If there is something missing, I'd say it might be in sharpening what distinguishes a socialist coalition from a merely redistributive or cross-class one. If multiple coalitions can plausibly align around overlapping interests, what makes one trajectory meaningfully transformative rather than stabilising? Overall, well written, worth reading.
Well,that was thought provoking.
It is not relational "objective class interests" that French want to get back, but rather distributional ones. Income, freedom, power over others, and job classification are all parts of the distribution of social goods, not parts of the relationship that makes them happen. The lineage is a Marxist take on Weberian sociology. Even Wright's categories, which were built on exploitation, were pushed back toward stratification by forces that kept them in check, but French has given up this fight. It is no longer possible to see the wage-labor relation as a form, with labor power as a commodity, workers as the character of the wage relation, and the relation itself as a time for capital to value itself.

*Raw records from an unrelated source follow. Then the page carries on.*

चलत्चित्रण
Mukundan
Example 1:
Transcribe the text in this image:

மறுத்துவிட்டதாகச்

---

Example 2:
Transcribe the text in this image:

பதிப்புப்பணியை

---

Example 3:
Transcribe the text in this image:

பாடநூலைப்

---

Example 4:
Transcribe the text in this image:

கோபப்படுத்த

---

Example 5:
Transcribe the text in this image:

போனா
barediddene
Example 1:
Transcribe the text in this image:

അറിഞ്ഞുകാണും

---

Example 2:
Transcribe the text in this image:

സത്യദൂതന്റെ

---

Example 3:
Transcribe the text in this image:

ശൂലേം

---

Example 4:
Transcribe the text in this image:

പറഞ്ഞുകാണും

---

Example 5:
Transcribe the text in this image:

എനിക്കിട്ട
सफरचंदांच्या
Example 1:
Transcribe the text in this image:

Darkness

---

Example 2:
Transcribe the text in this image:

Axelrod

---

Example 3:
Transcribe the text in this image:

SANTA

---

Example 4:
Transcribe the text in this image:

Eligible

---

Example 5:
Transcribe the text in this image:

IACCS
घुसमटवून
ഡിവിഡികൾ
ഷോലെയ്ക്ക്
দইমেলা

Finally, the cost is clear. According to Marx, class interests are objective, not because they affect income but because the wage relation makes workers into workers and ties their mode of reproduction to capital's. The connection that makes them workers is something that workers want to get rid of. Their goal is very different from that of a professional or small business owner: it is not just "Let us all work together to obtain cheaper rent," but "A worker's position contains the horizon of its negation, and the others' do not."
If you change "objective" to "material in income and security," the conflict is over. What remains is a political subject praised when something is consumed, like rent, transportation, and child care, but not when something is made. The wage link does not show up anywhere in the political makeup. Which is the exact approach the piece supports.

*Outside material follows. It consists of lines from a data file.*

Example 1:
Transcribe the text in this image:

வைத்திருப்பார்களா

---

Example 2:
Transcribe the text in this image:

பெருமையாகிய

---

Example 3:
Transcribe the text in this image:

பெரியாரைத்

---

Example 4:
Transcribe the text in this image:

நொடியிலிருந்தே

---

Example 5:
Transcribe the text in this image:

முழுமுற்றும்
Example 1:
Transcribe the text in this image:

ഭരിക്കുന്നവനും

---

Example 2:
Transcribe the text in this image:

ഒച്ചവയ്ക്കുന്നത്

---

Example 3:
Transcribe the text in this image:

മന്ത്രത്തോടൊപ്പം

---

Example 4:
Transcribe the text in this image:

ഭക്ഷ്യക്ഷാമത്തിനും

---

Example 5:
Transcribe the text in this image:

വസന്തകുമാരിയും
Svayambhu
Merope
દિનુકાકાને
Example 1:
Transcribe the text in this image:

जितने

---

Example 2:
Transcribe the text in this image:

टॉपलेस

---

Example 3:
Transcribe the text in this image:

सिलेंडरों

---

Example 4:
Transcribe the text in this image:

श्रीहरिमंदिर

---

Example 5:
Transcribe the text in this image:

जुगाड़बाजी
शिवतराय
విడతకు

A helpful essay on Marxist class politics updated to present times. What bothers me is the insistent reduction of human interests to gross materialism. Human interests and desires are so much more than material. Homoeconomicus is just a part of us. For instance, intensely capitalist societies such as that in the USA is characterized by extreme social alienation which even infects the capitalist class. I believe that a large majority of people yearn for the benefits of deep solidarity of loving community. That why “roses” are so central to socialism.
"Objective class positions" exist and are easily defined: Do you consume less or more socially necessary labor time than you perform? This has nothing to do with qualitative "class positions" in the orthodox sense. An employee can be a net-beneficiary of exploitation, an employer can be a net-victim.

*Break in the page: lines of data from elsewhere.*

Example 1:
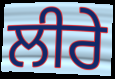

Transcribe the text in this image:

ਲੀਰੇ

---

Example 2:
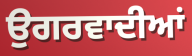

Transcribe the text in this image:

ਉਗਰਵਾਦੀਆਂ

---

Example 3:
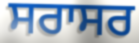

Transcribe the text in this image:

ਸਰਾਸਰ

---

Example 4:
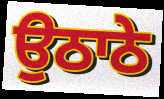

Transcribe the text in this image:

ਉਠਾਠੇ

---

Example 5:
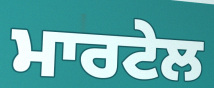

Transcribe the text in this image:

ਮਾਰਟੇਲ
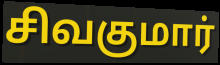
சிவகுமார்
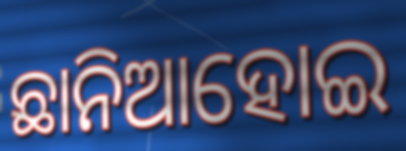
ଛାନିଆହୋଇ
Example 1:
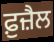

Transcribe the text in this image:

ਫ਼ੁਜ਼ੈਲ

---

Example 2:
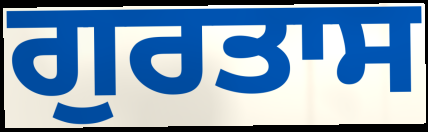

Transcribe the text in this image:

ਗੁਰਤਾਸ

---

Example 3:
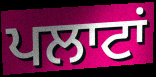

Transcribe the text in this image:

ਪਲਾਟਾਂ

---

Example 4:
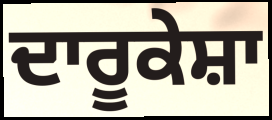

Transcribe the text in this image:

ਦਾਰੂਕੇਸ਼ਾ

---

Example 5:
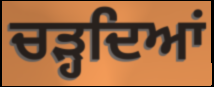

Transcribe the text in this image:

ਚੜ੍ਹਦਿਆਂ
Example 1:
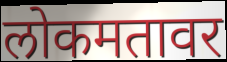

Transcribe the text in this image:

लोकमतावर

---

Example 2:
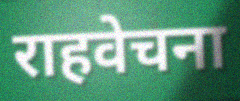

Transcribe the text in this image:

राहवेचना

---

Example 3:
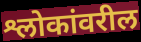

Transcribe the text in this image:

श्लोकांवरील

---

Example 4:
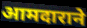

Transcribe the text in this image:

आमदाराने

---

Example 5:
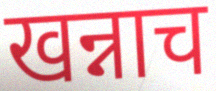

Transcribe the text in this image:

खन्नाच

These are objective in the sense that all net-exploited people would by definition be better off under socialism. The challenge in navigating capitalism until we can get a big enough coalition to enact socialism lies in finding solutions that don't divide this potential coalition base against itself. E.g., if possible, a minimum wage hike ought to be accompanied by relief for small businesses at the expense of larger ones.
https://acidcommunistac.substack.com/p/value-and-wage-labor-in-marxism-a
Good analysis, but buried in language that’s inaccessible to the low attention-span Exploiteds who need to hear it.